Context: In my master thesis, I am examining the evolution of maintainability issues over time on a set of around 2000 Android applications. For every application in the dataset, I have the counts of reported maintainability issues for each week of the application’s lifetime.
Furthermore, for every application I am fitting different regression models on the data (linear, quadratic, cubic, quartic) to obtain fitted model coefficients for each app’s evolution of maintainability issues.
In order to cluster the apps based on their similarity, the idea is to apply the K-means clustering algorithm, with regression model coefficients as inputs. In this way, I am hoping that K-means will automatically cluster the applications based on their similarities in the fitted models.
Since this is my first encounter with machine learning techniques, my question is: Is this a viable approach? Does it make sense to feed
the regression coefficients to k-means? Or should I just feed the raw data points?
Thanks in advance!
Best Answer
I had a very similar question and resources to answer it are thin on the ground. However this paper will be of use.

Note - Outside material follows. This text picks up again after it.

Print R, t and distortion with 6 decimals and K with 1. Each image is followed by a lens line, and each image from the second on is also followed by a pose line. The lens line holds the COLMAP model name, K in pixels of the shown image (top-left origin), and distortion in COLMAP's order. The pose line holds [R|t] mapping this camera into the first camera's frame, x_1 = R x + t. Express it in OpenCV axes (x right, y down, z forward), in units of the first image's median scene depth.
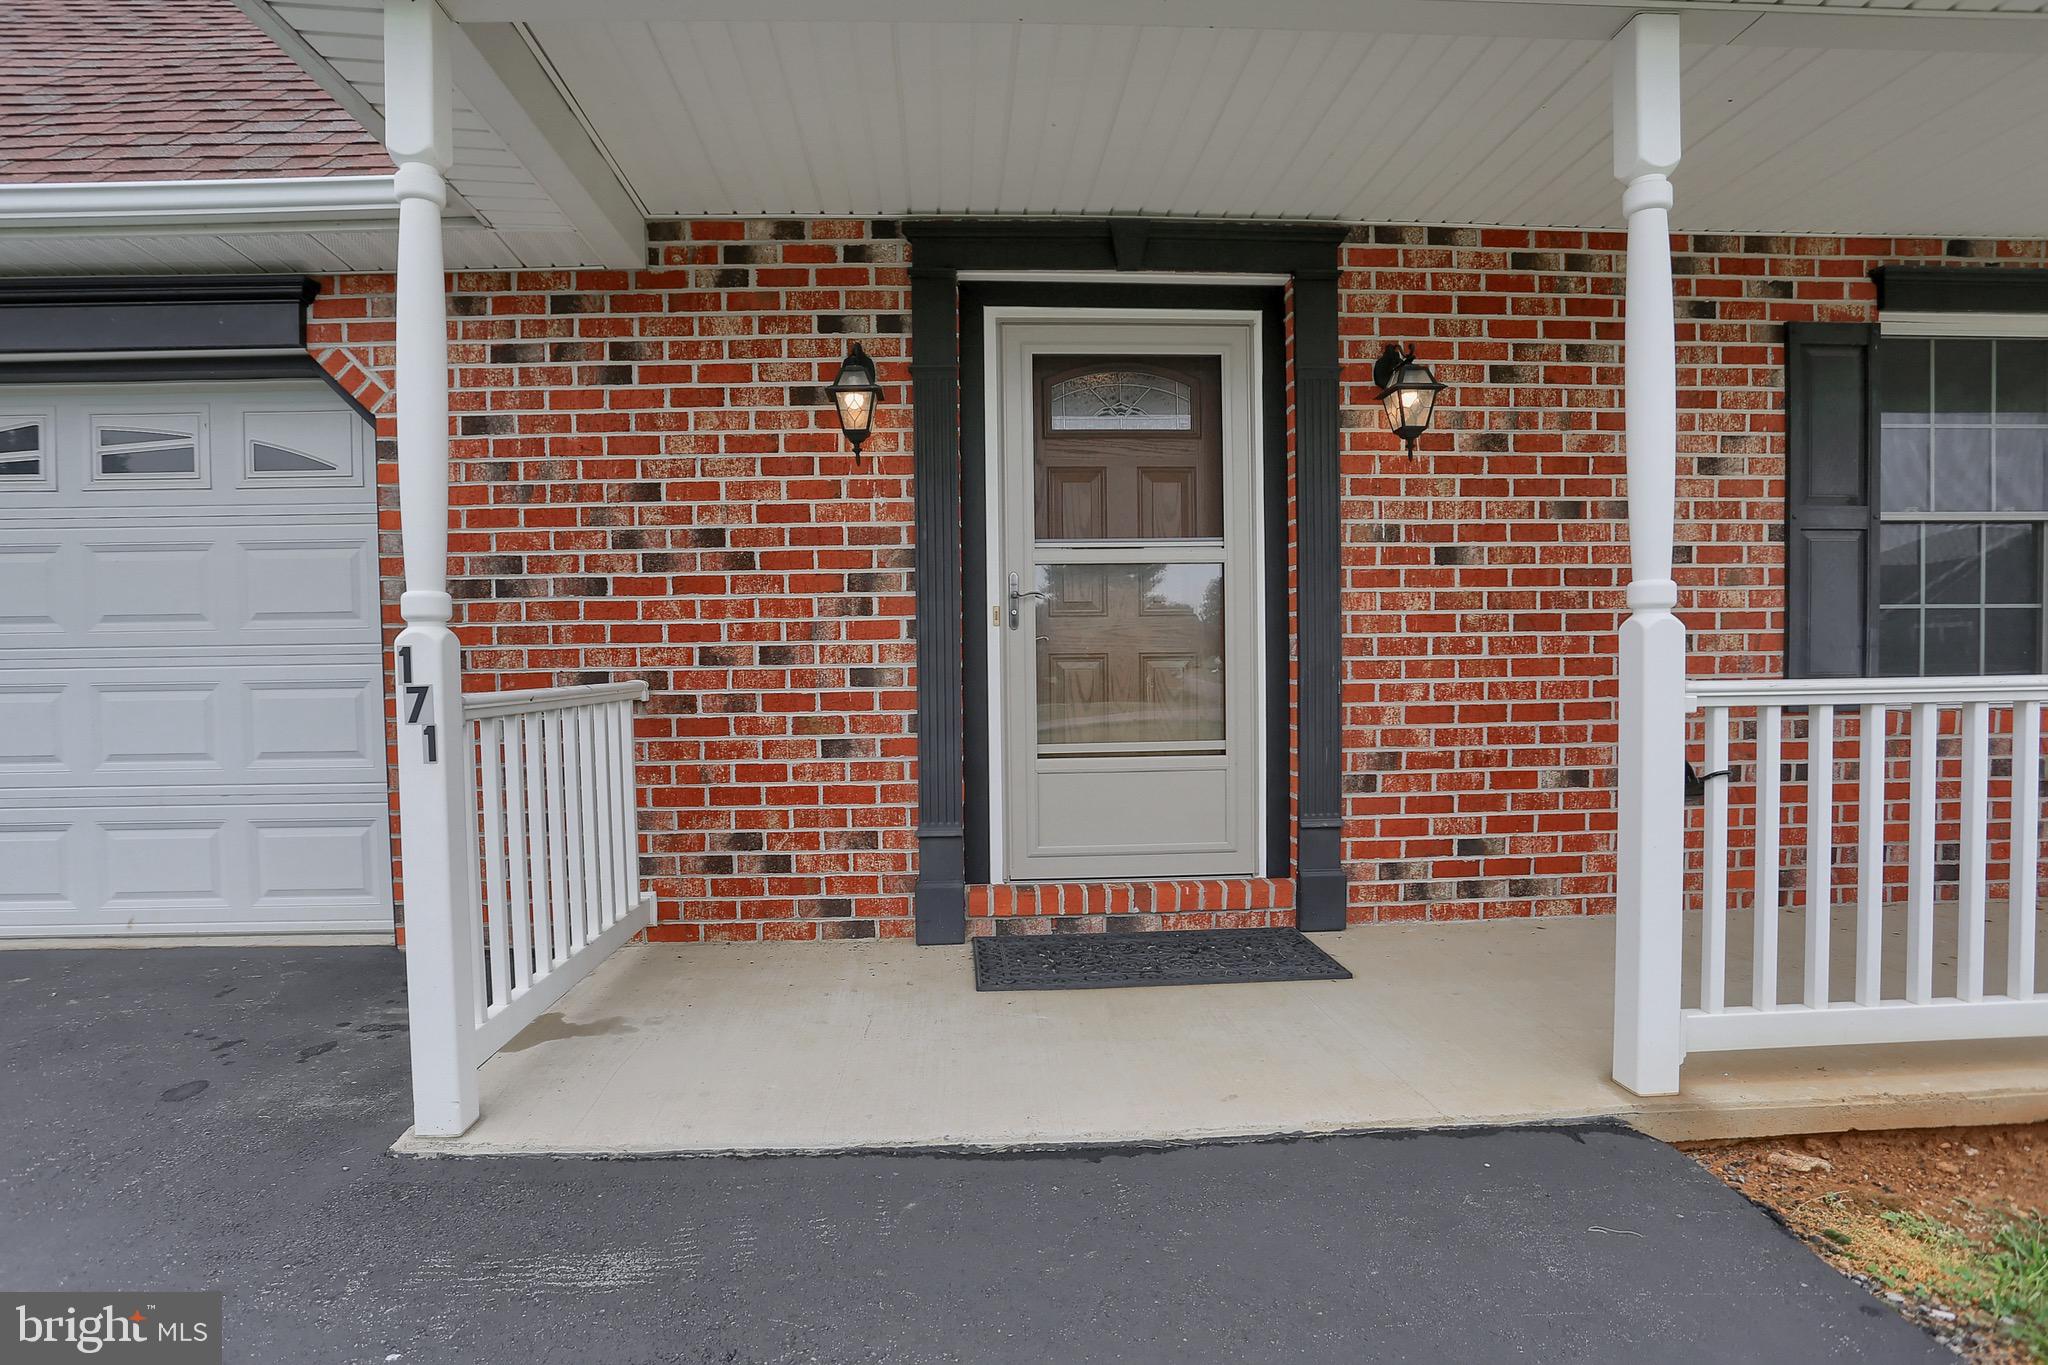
lens RADIAL K [[1027.9, 0, 1021.9], [0, 1027.9, 705.1], [0, 0, 1]] dist [-0.042077, 0.000349]
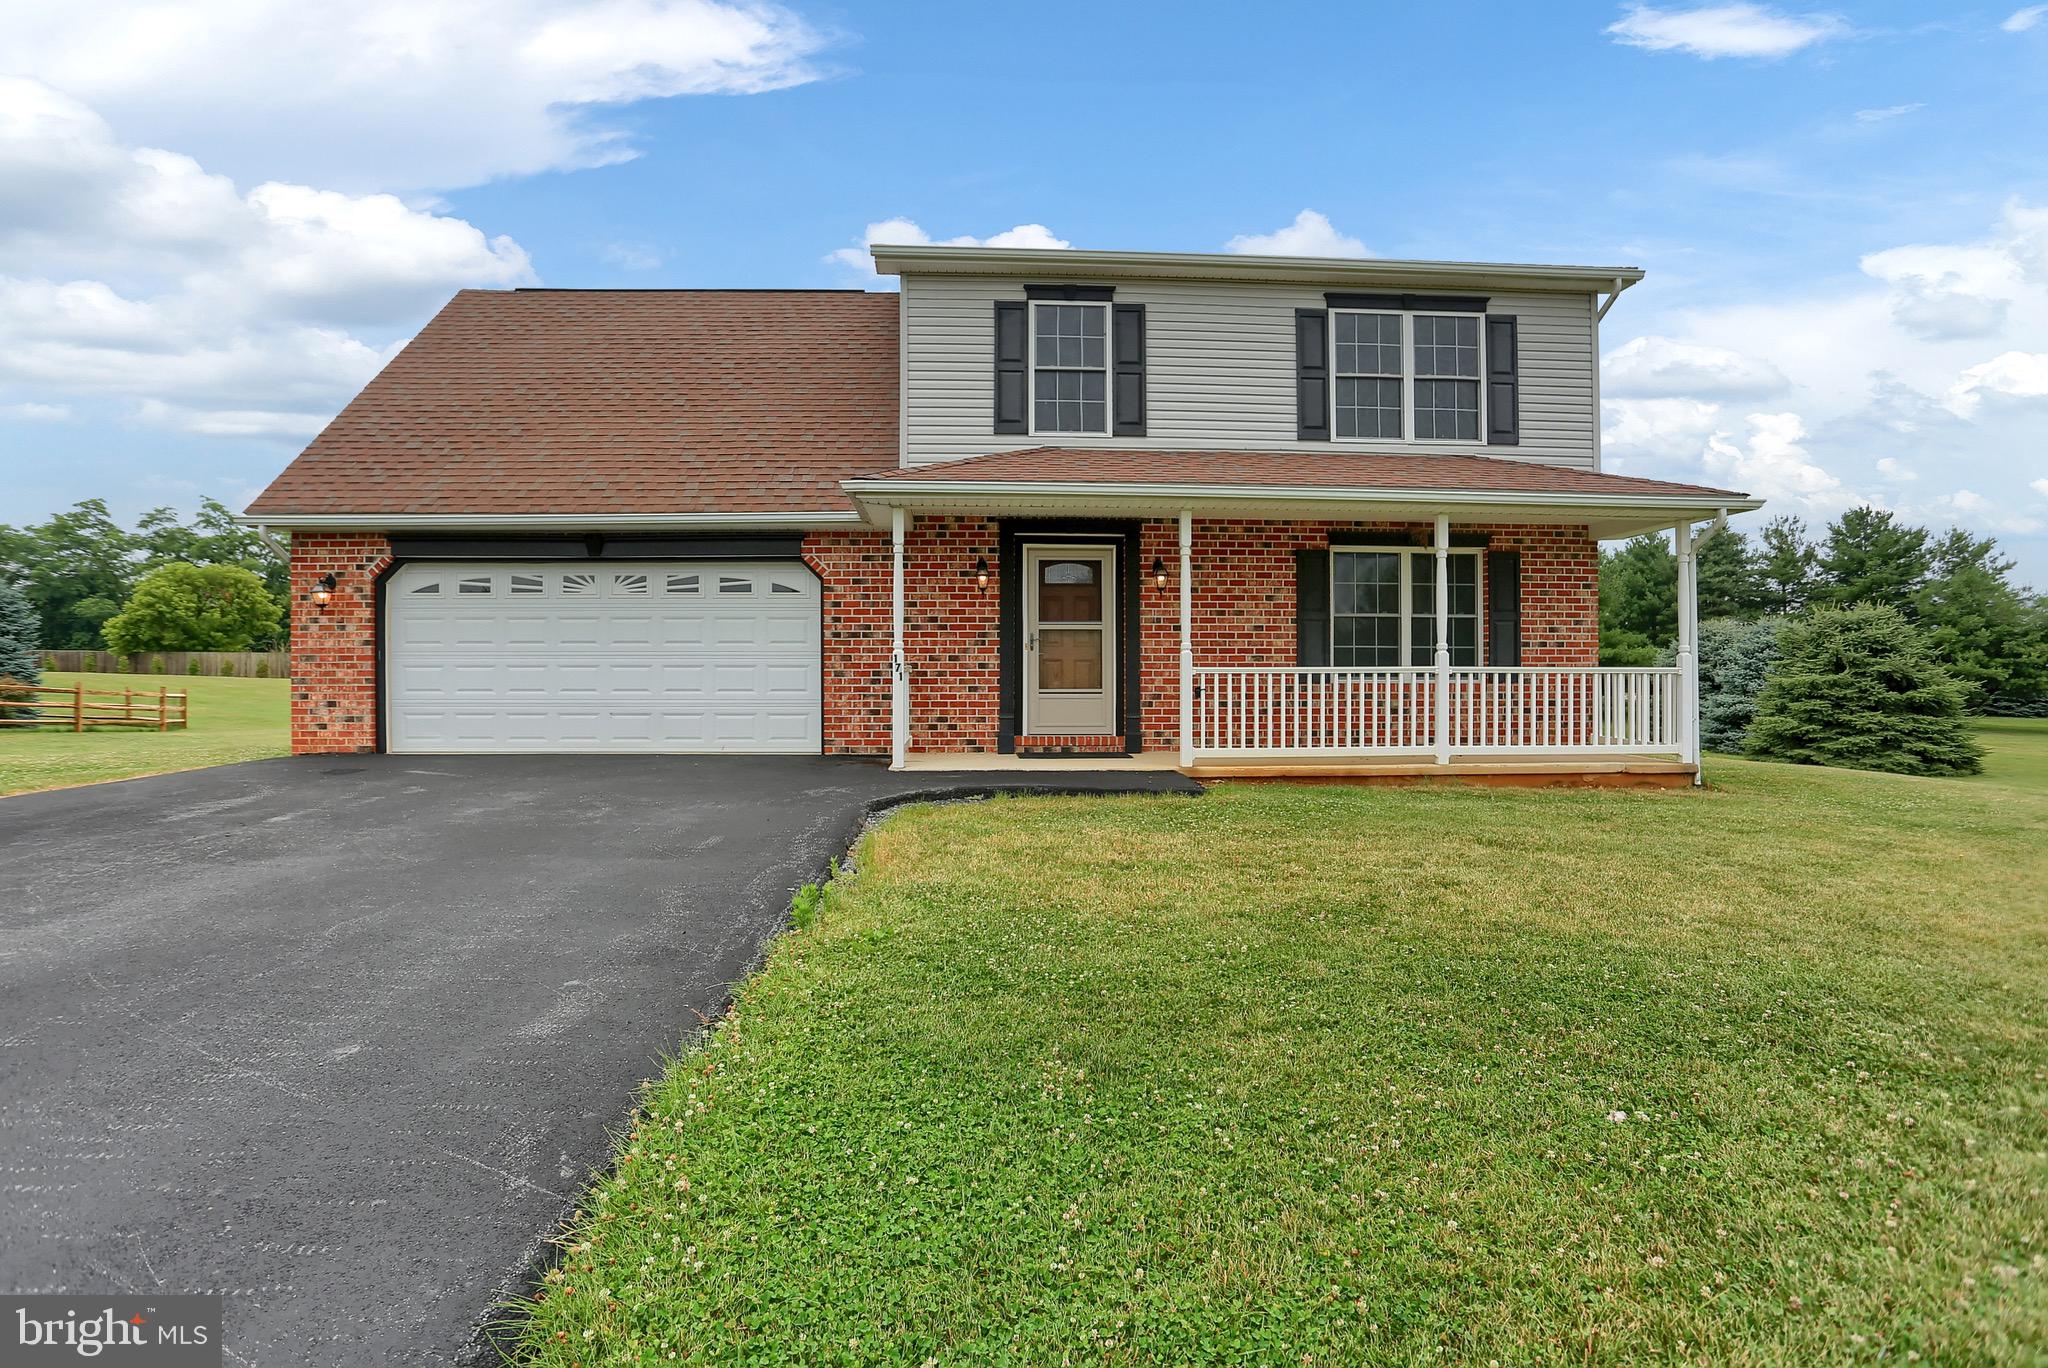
lens RADIAL K [[1008.3, 0, 1001.4], [0, 1008.3, 687.3], [0, 0, 1]] dist [-0.086123, 0.066242]
pose [[0.999826, 0.014329, -0.011938, -0.060359], [-0.014634, 0.999558, -0.025894, 0.112447], [0.011562, 0.026064, 0.999593, -1.981639]]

Basically, I believe it is OK to use the approach you suggested - although I don't think I would want to cluster linear models along with quadratic etc., I think clustering like with like makes more sense. While there's little info on stackexchange and other online statistics resources, this kind of clustering regression outputs has seen use in the academic community.
EDIT - Here's a relevant excerpt from the abstract (emphasis added):
The paper is Tarpey, Thaddeus. “Linear Transformations and the k-Means Clustering Algorithm: Applications to Clustering Curves.” The American Statistician 61.1 (2007): 34–40. PMC. Web. 10 Jan. 2018.